1

There are N distinct numbers which are given not in sorted order. How much time it will take to select a number say which is neither k-th minimum nor k-th maximum?

I tried like this =>

Take initial k + 1 numbers and sort them in O(k log k). Then pick up kth number in that sorted list, that will be neither the kth minimum nor kth maximum .

Hence, time complexity = O(K log k)

Example =>

Select a number which is neither the 2nd minimum nor 2nd maximum.

array[] = {3,9,1,2,6,5,7,8,4}

Take initial 3 numbers or subarray = 3,9,1 and sorted subarray will be = 1,3,9

Now pick up 2nd element 3. Now, 3 is not the 2nd minimum nor 2nd maximum .

Now, time complexity = O(k lg k) = O(2 lg 2) = O(1).

Garrick
  • 677
  • 4
  • 15
  • 34
  • 1
    Your algorithm is wrong -- for example [3, 1, 2] and k=1. Your algorithm selects "3", but it's the maximum. You're almost there though -- I provide a correct version in my answer, which also reduces the runtime to linear. – Paul Hankin Sep 05 '16 at 12:40
  • Thanks, i got my big mistake – Garrick Sep 05 '16 at 12:42
  • Possible duplicate of [How to find the kth largest element in an unsorted array of length n in O(n)?](http://stackoverflow.com/questions/251781/how-to-find-the-kth-largest-element-in-an-unsorted-array-of-length-n-in-on) – Saeid Sep 05 '16 at 12:55
  • 2
    You can't simply replace variables with numbers in `big O` notation. – Saeid Sep 05 '16 at 12:57
  • 2
    @sudomakeinstall2 I don't see how it's a dupe of that question. A solution involves using the linked question as a subroutine, but the overall problem is not the same at all. – Paul Hankin Sep 05 '16 at 12:58
  • @Paul, Will the complexity be same, even if 2k + 1 > N. – Garrick Sep 05 '16 at 15:24

3 Answers3

7

The problem is trivial if N < k. Otherwise there's no k'th largest or smallest element in the array -- so one can pick any element (for example the first) in O(1) time.

If N is large enough you can take any subset of size 2k+1 and choose the median. Then you have found a number that is guaranteed not to be the kth largest or smallest number in the overall array. In fact you get something stronger -- it's guaranteed that it will not be in the first k or last k numbers in the sorted array.

Finding a median of M things can be done in O(M) time, so this algorithm runs in O(k) time.

I believe this is asymptotically optimal for large N -- any algorithm that considers fewer than k items cannot guarantee that it chooses a number that's not the kth min or max in the overall array.

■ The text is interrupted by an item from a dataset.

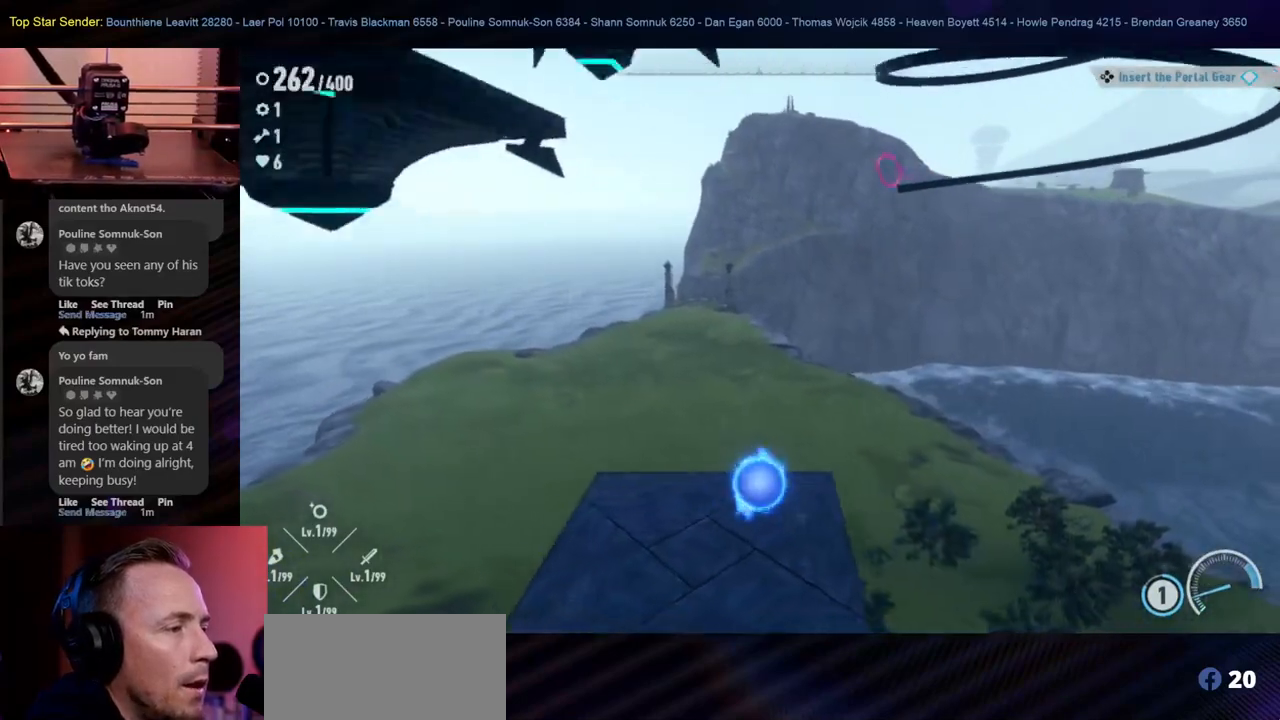
{"buttons": [], "left_stick": "center", "right_stick": "center", "events": [[100, "left_stick", "center"], [233, "left_stick", "left"], [400, "left_stick", "center"]]}
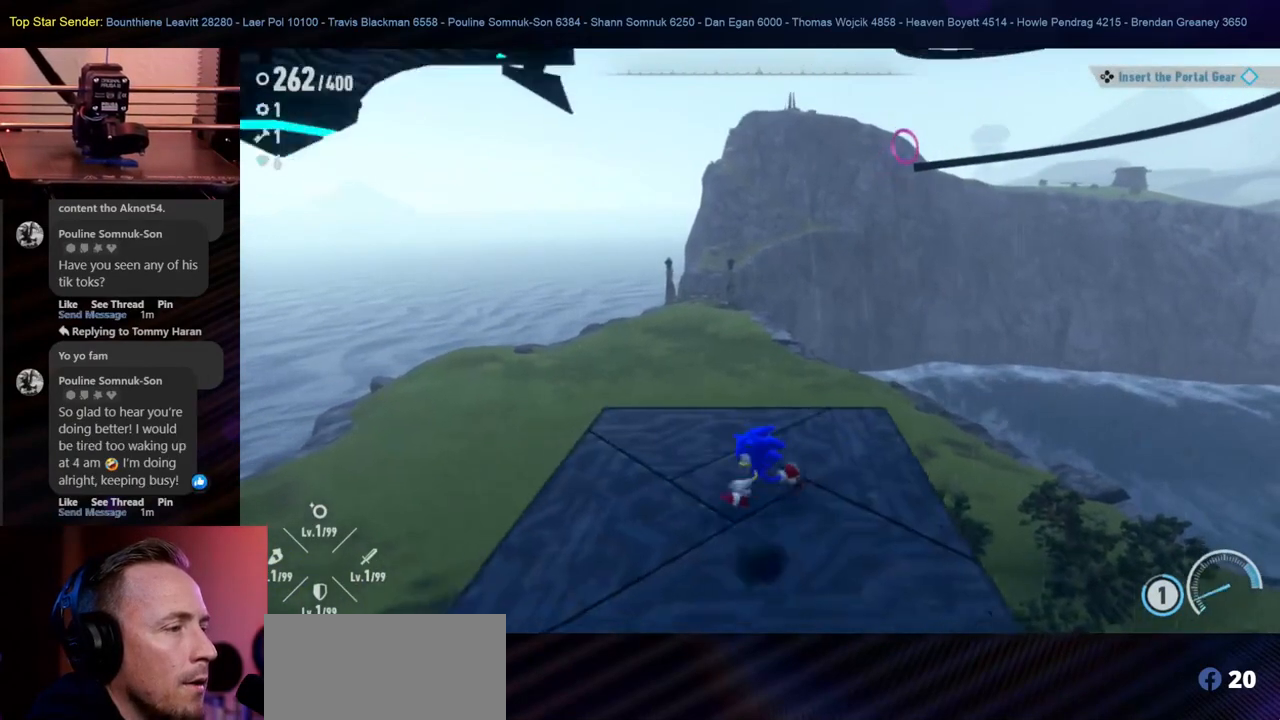
{"buttons": [], "left_stick": "left", "right_stick": "center", "events": [[417, "left_stick", "left"]]}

If N isn't large enough (specifically N < 2k+1), you can find the minimum (or second minimum value if k=1) in O(N) time. Since k <= N < 2k+1, this is also O(k).

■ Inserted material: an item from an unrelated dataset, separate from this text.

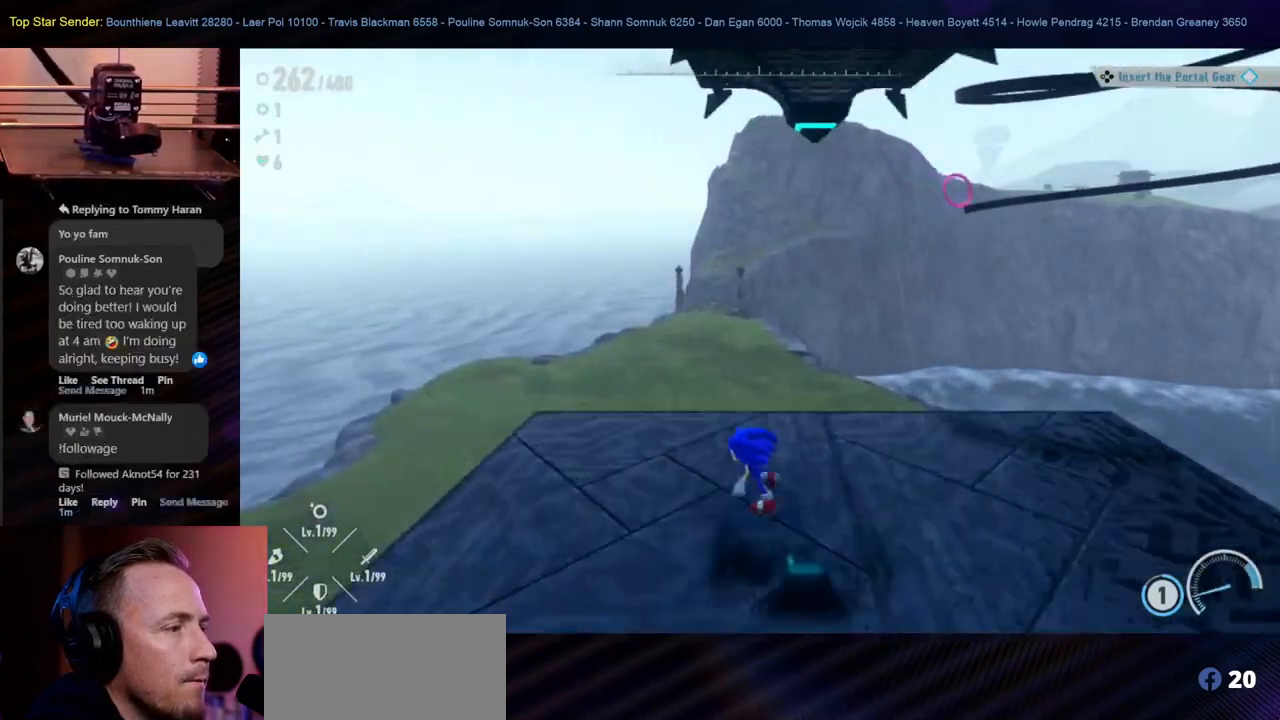
{"buttons": [], "left_stick": "center", "right_stick": "center", "events": []}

There are three cases where no solution exists: (k=1, N=1), (k=1, N=2), (k=2, N=2).

If you only consider cases where k <= N, then the complexity of the overall algorithm is O(k). If you want to include the trivial cases too then it's somewhat messy. If I(k<=N) is the function that's 1 when k<=N and 0 otherwise, a tighter bound is O(1 + k*I(k<=N)).

Paul Hankin
  • 54,811
  • 11
  • 92
  • 118
2

I think there many points that must be noticed in your solution:

Firstly it would require to take 2k+1 elements instead of k+1 in your solution. More specifically you take :

array[] = {3,9,1,2,6,5,7,8,4}

Take initial 3 numbers or subarray = 3,9,1 and sorted subarray will be = 1,3,9

Now pick up 2nd element 3. Now, 3 is not the 2nd minimum nor 2nd maximum .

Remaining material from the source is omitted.